By Alexandra Witze
NASA’s Cassini spacecraft continues to yield surprising discoveries, more than a month after it burned up on its mission-ending dive into Saturn. New data from the probe suggest that Saturn’s majestic rings are showering tiny dust particles into the planet’s upper atmosphere, where they form a complicated and unexpected chemical mix.
A mass spectrometer aboard Cassini detected the strange chemistry as the probe spent its final five months looping between Saturn and its rings.
“We really hit the jackpot,” said Mark Perry, a planetary scientist at the Johns Hopkins University Applied Physics Laboratory in Laurel, Maryland. He reported the findings on 17 October at a meeting of the American Astronomical Society’s Division for Planetary Sciences in Provo, Utah.
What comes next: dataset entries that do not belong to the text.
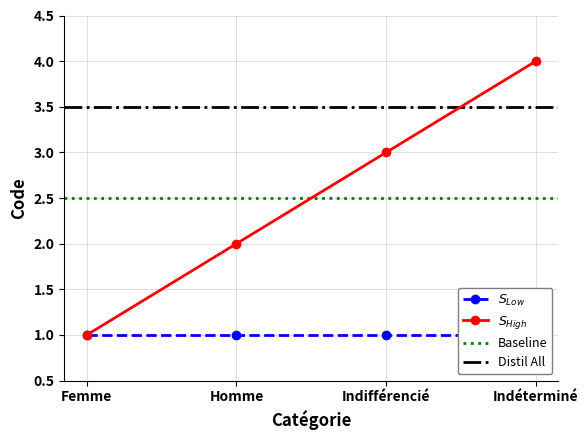

Reading left to right, transcribe all the data shown in this chart.

Femme=1	Homme=2	Indifférencié=3	Indéterminé=4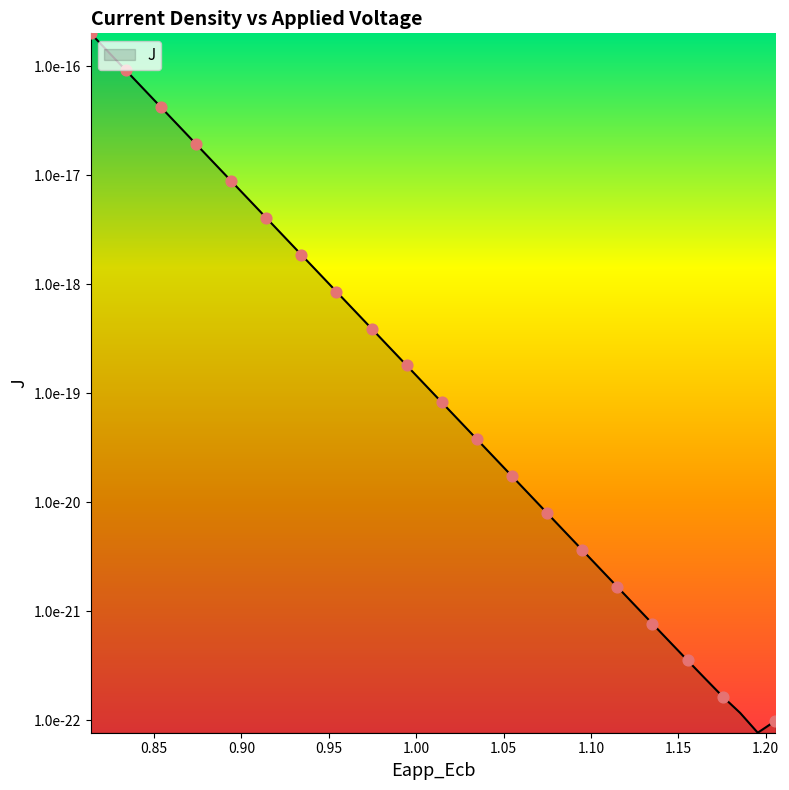

Is this an area chart (filled region under the line)?

Yes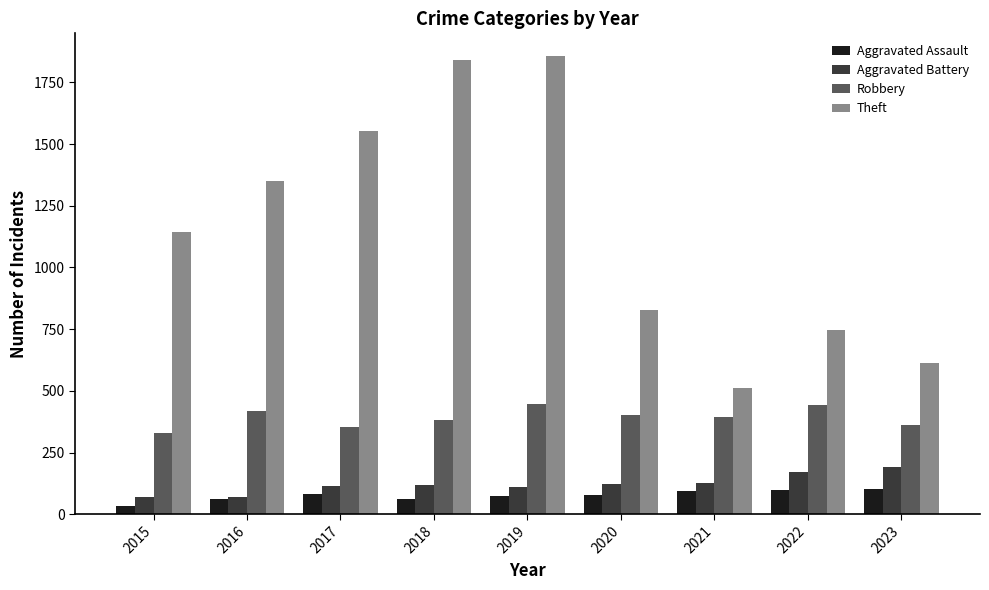

What is the difference between the Aggravated Battery values at 2023 and 2022?

18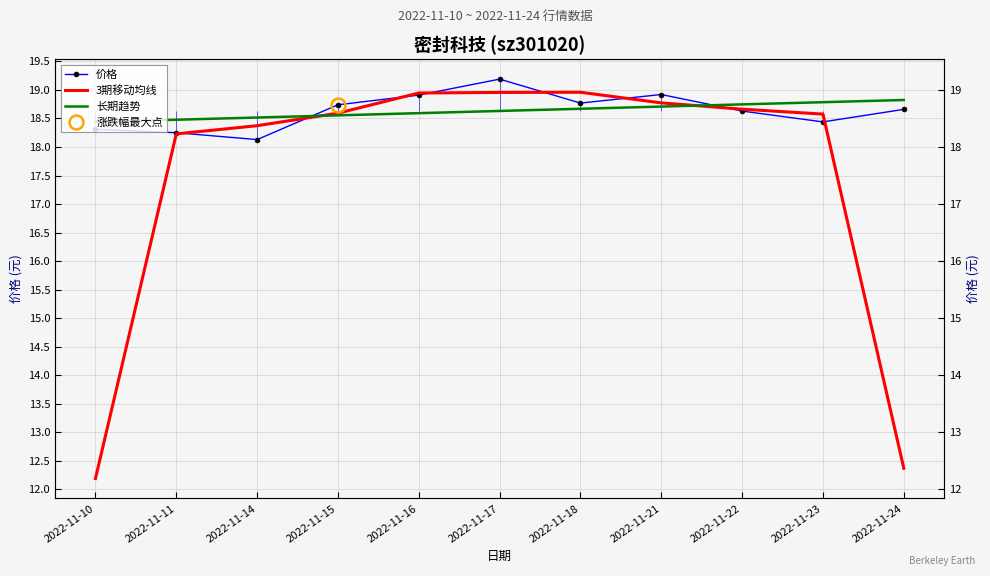

How many intersections are there between 价格 and 3期移动均线?

8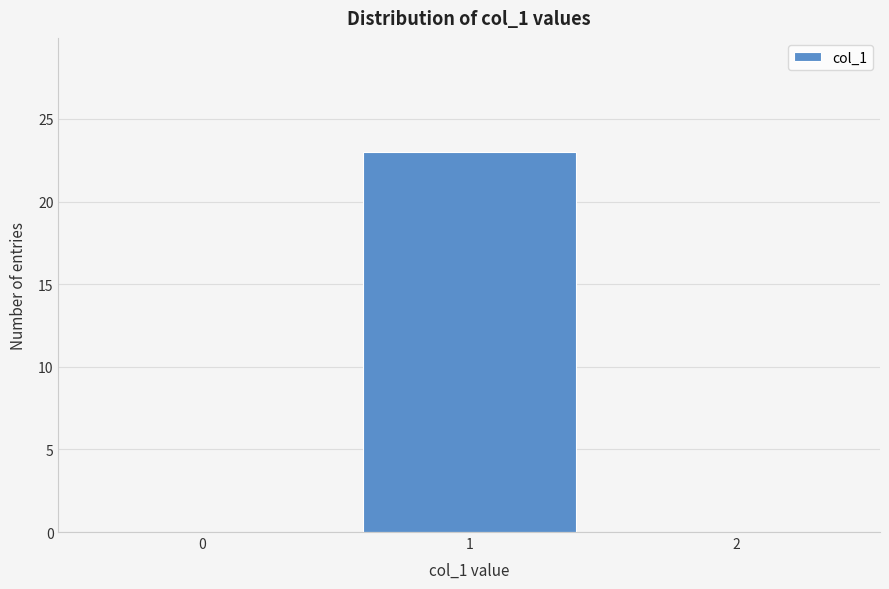

Reading right to left, list all the values displayed in this chart.

2=0	1=23	0=0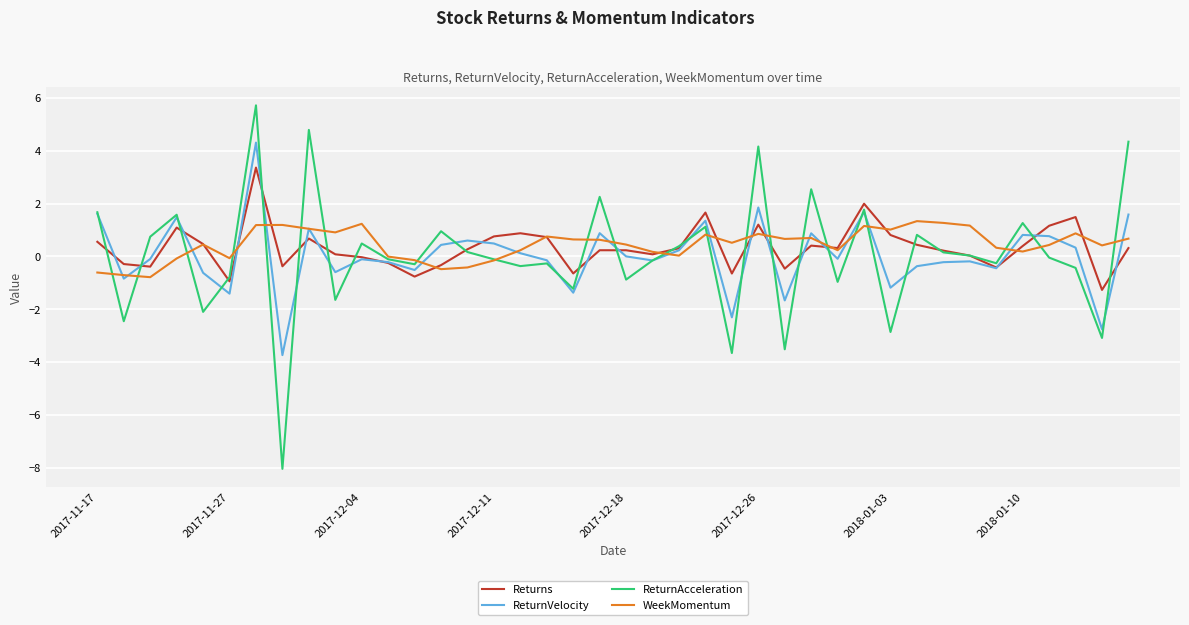

What is the maximum value for WeekMomentum?

1.3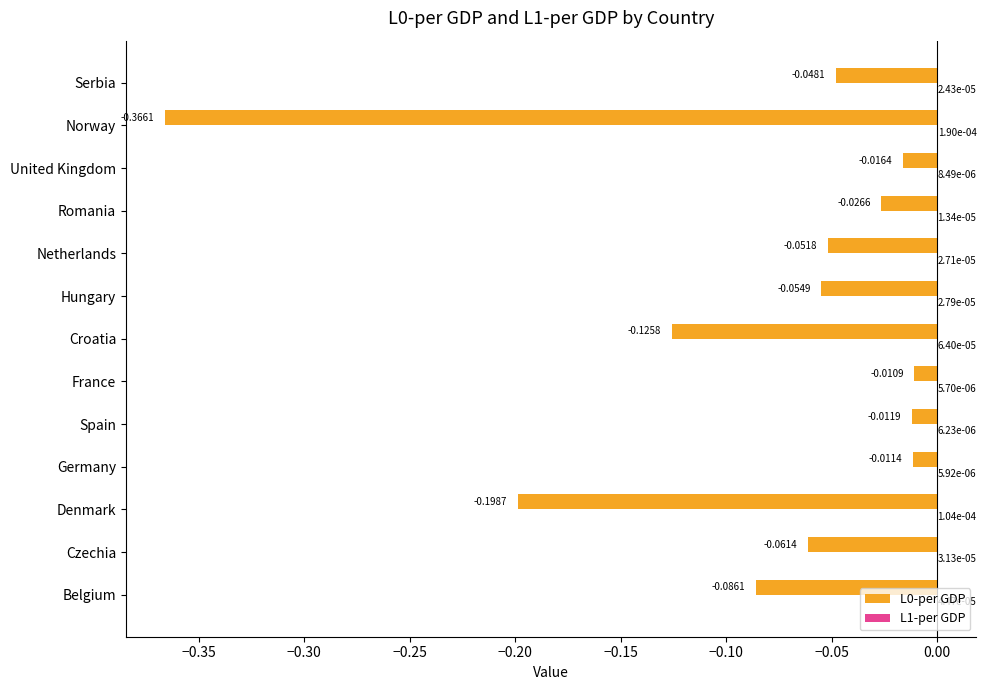

Which label corresponds to the largest value in the chart?

Norway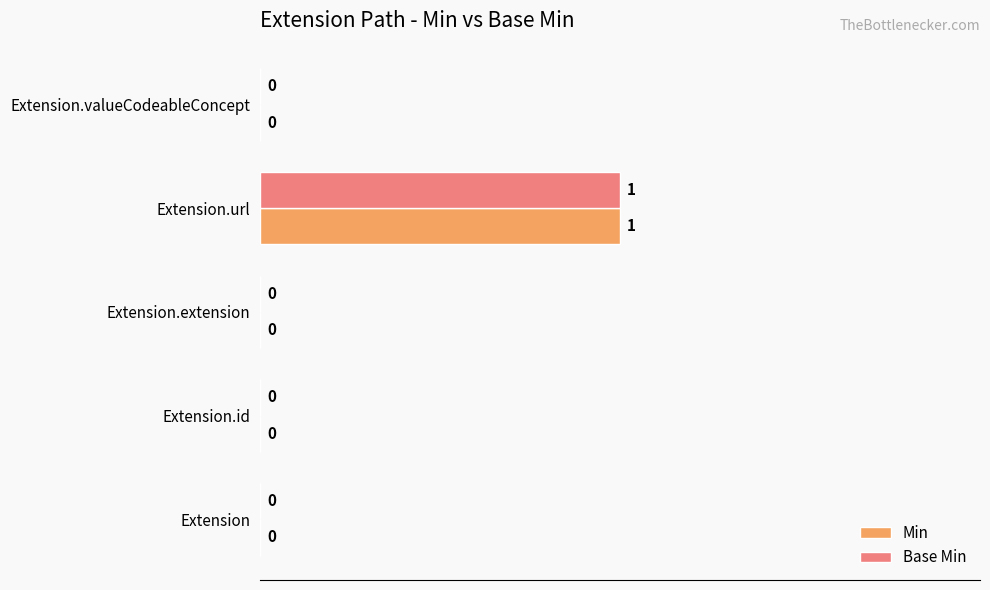

Is it true that Base Min equals 0 at Extension.id?

True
Mission scientists had expected Cassini’s mass spectrometer to spot the signature of water molecules as the spacecraft slipped between the planet and its rings. In the 1970s and 1980s, NASA’s Pioneer and Voyager missions found fewer charged particles than expected in Saturn’s uppermost atmosphere. Based on that data, researchers proposed in 1984 that water molecules coming off the rings — mostly in the form of ice — acted as a catalyst to strip charged particles from the atmosphere1. Cassini’s final months gave scientists their first opportunity to test this idea directly.